The basic requirement to become a Muslim is to declare, “Ashhadu an laa ilaaha illa Allah, wa ashhadu anna Muhammadan rasul Allah.” In English this means, “I testify that there is no god but Allah, and that Muhammad is the Messenger of God.”
Anyone who proclaims this phrase joins the ranks of the Muslim nation (ummah). This statement marks the beginning of one’s physical and spiritual journey in practicing the aspects of Islam. A Muslim strives to become one who the Quran terms as the faithful (mumin). Although this journey in becoming ‘faithful’ may be long, its rewards are numerous for those who embark on it with sincere will and intention.
Practicing Islam requires learning Islamic ideas, teachings, and practices, then adhering to them.
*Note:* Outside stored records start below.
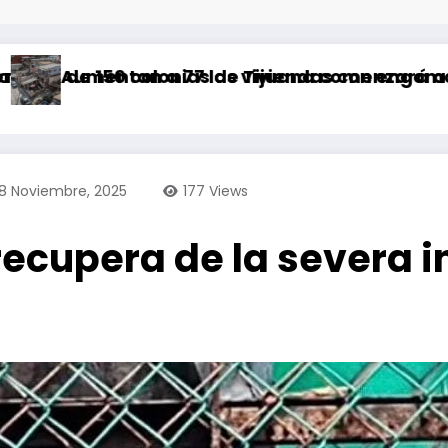
 Tijuana comenzará a partir de este sábado
 viviendas con engomado rojo por riesgo geoló
Abandonan a tres pit
18 Noviembre, 2025
177
Views
 recupera de la severa 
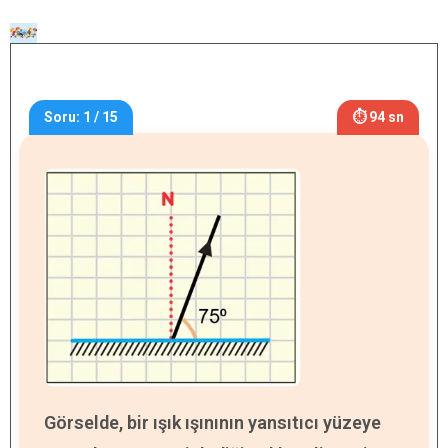
Soru: 1 / 15
⏱ 94 sn
Görselde, bir ışık ışınının yansıtıcı yüzeye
Moreover, Islamic practice requires some sacrifice. However, the necessity of sacrifice should not be a deterrent. Prophet Muhammad states, “Whenever someone gives up something for the sake of God, God will replace it with something better.”
Sincerity of belief also develops over time. When Prophet Muhammad began spreading the message of Islam, some people came to him and informed him that they were believers in Islam. In reply, God revealed the following verse,
“Say [Muhammad to them]: ‘You believe not,’ but say, ‘We have submitted to Islam,’ for faith has not yet entered your hearts.” (49:14)
The successor to Prophet Muhammad, Imam Ali ibn Abi Talib, has described the dynamic process of following Islam, “I am defining Islam as no one has defined it before me: Islam is submission, submission is conviction, conviction is affirmation, affirmation is acknowledgement, acknowledgement is performance of obligations, and the performance of obligations is good deeds.”
 Imam Ali was Prophet Muhammad’s first-cousin and son-in-law. Since the age of six, Imam Ali was raised and educated by the Prophet.
 Nahj al-Balagha (The Peak of Eloquence), sermon #125. This work is a collection of sermons, lectures and sayings of Imam Ali complied by al-Sharif al-Radi (420 AH/972 CE).